The PDF is 69 pages, with clean, osr style layout and a lot of appropriately weird black and white images. The text is cleanly presented and easy to read, however some headings are split across multiple pages. This is a book you probably want in physical form, but the PDF works fine.

Rules-wise, the core roll is xd6, take highest. A 6 is a clean success. 4--5 is a complication. You have two actions per turn in combat, and the game uses some neat randomized clocks---each clock is a die, and if it rolls 1--2 it decreases in size until it's ultimately used up. Your HP (Ego) is one such die.

Some other basic rules that might seem odd are that you can run multiple characters at the same time, earning XP with any of them and spending XP on any of them. Also, you get XP by spending money or dying. And you can spend money by drawing on a line of credit, which you improve by investing in better homes.

There's also a highly detailed luck, sin, and tattling system, which I don't think I have the space here to fully explain.

Character creation is simple, and the classes are diverse and flavorful. If you like Troika or any of the weirder Mork Borg fan classes, you'll like them.

The book's tone throughout is a little zany, but everything is explained clearly.
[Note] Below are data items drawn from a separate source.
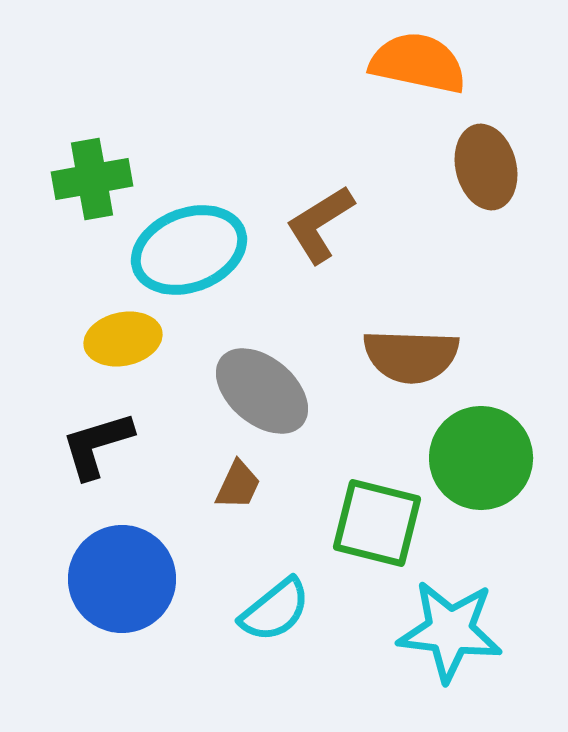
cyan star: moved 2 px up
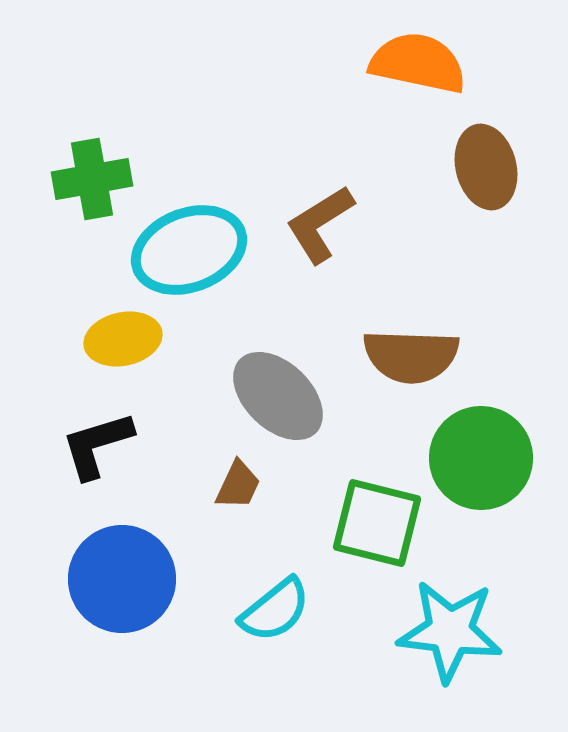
gray ellipse: moved 16 px right, 5 px down; rotated 4 degrees clockwise
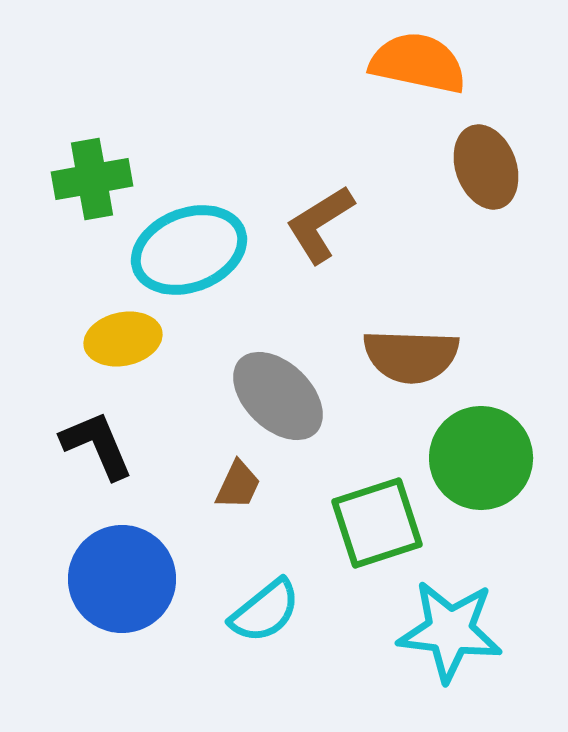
brown ellipse: rotated 6 degrees counterclockwise
black L-shape: rotated 84 degrees clockwise
green square: rotated 32 degrees counterclockwise
cyan semicircle: moved 10 px left, 1 px down
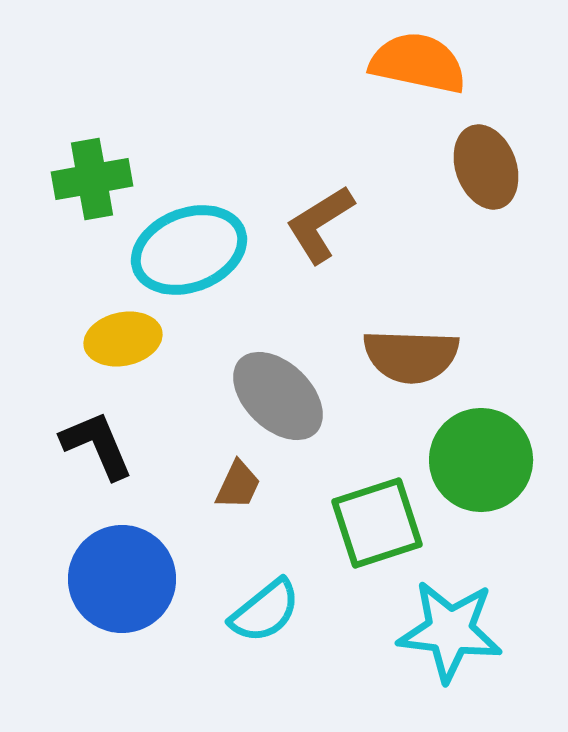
green circle: moved 2 px down
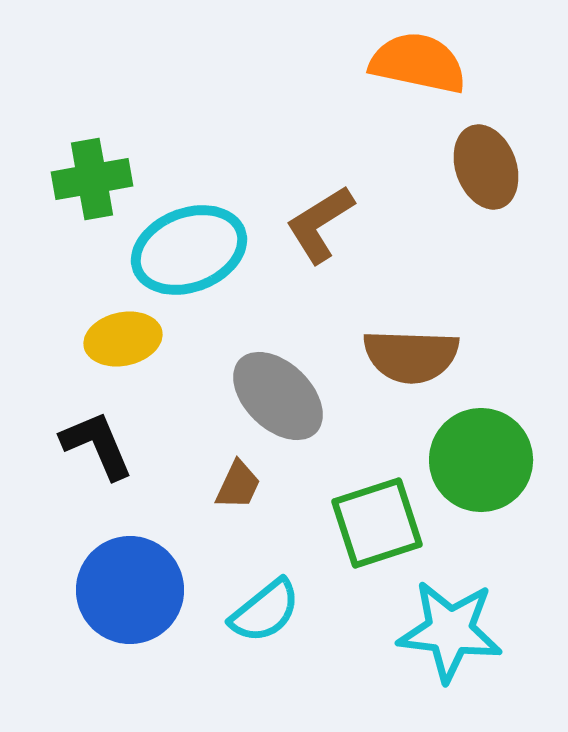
blue circle: moved 8 px right, 11 px down
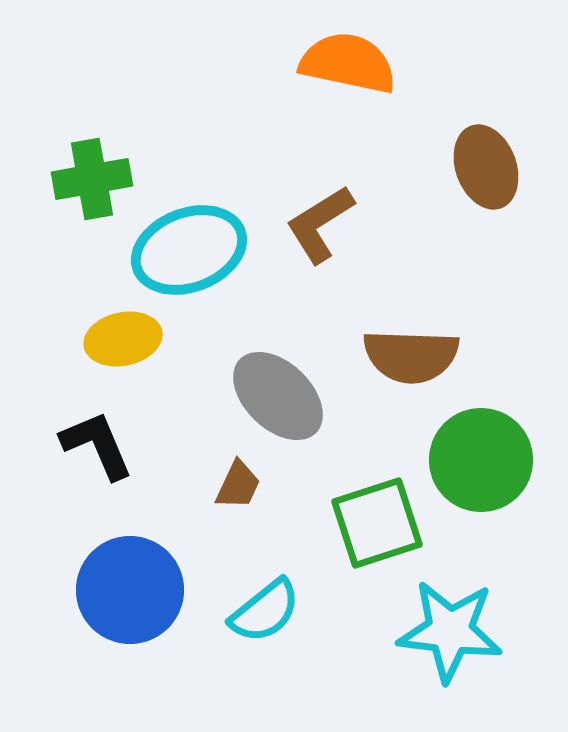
orange semicircle: moved 70 px left
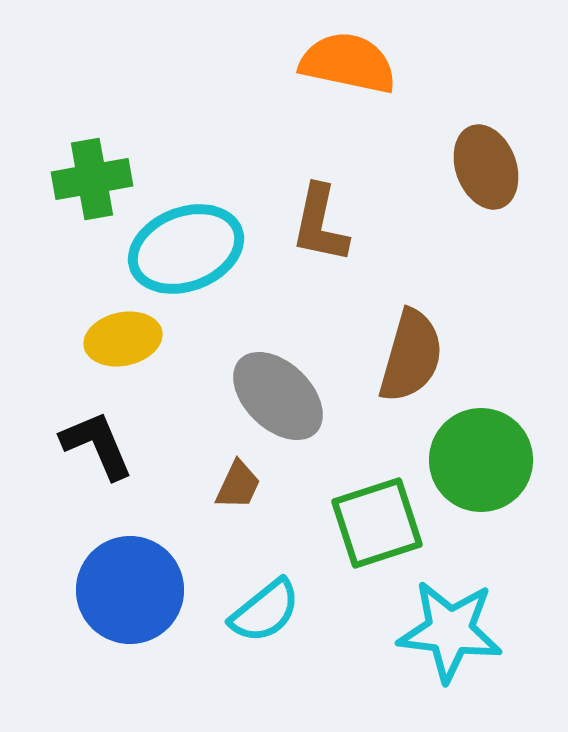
brown L-shape: rotated 46 degrees counterclockwise
cyan ellipse: moved 3 px left, 1 px up
brown semicircle: rotated 76 degrees counterclockwise
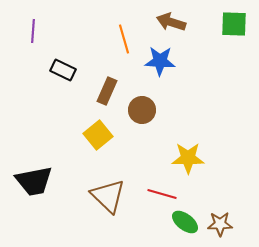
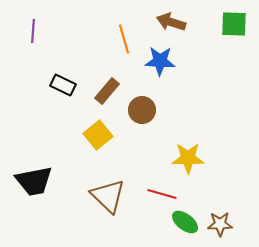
black rectangle: moved 15 px down
brown rectangle: rotated 16 degrees clockwise
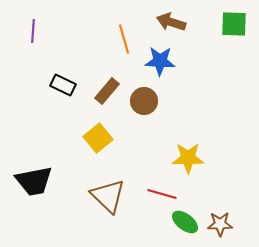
brown circle: moved 2 px right, 9 px up
yellow square: moved 3 px down
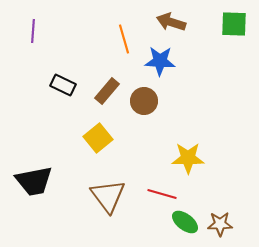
brown triangle: rotated 9 degrees clockwise
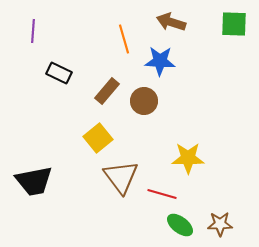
black rectangle: moved 4 px left, 12 px up
brown triangle: moved 13 px right, 19 px up
green ellipse: moved 5 px left, 3 px down
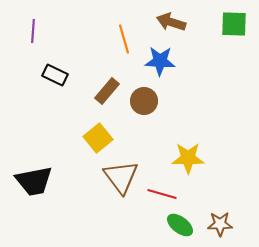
black rectangle: moved 4 px left, 2 px down
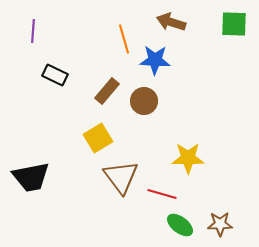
blue star: moved 5 px left, 1 px up
yellow square: rotated 8 degrees clockwise
black trapezoid: moved 3 px left, 4 px up
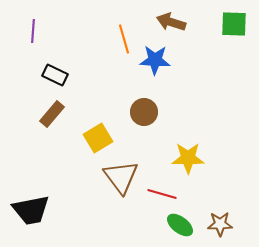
brown rectangle: moved 55 px left, 23 px down
brown circle: moved 11 px down
black trapezoid: moved 33 px down
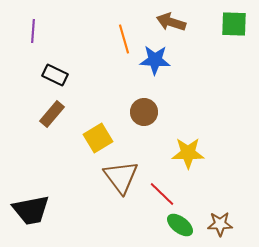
yellow star: moved 5 px up
red line: rotated 28 degrees clockwise
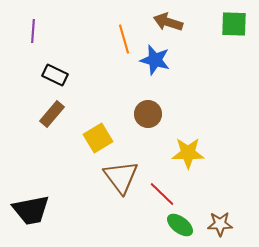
brown arrow: moved 3 px left
blue star: rotated 12 degrees clockwise
brown circle: moved 4 px right, 2 px down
Like, your stats include Haut Monde and Yare, but you can glance at the section and know immediately how to use them.

There's a lot of worldbuilding in Greed, and everything fits together consistently, but if you like very concrete, very literal settings, you might have trouble with this one.

For GMs, this isn't a hard game to run if you can attune to its setting. It feels like it really needs to be grounded a little bit so that players know what to interact with and what kinds of things to narrate, but if you can do that the game glides. There's plenty of npcs, items, tables, and the like.

Overall, this is an extremely inventive, weird, and exploratory osr game. If you like strange settings, this is one of the best. If you just want to fight a rat in a tavern, Greed might not be for you. I definitely recommend it to groups that are looking for something different, but still enjoy the mechanics and style of play of the osr.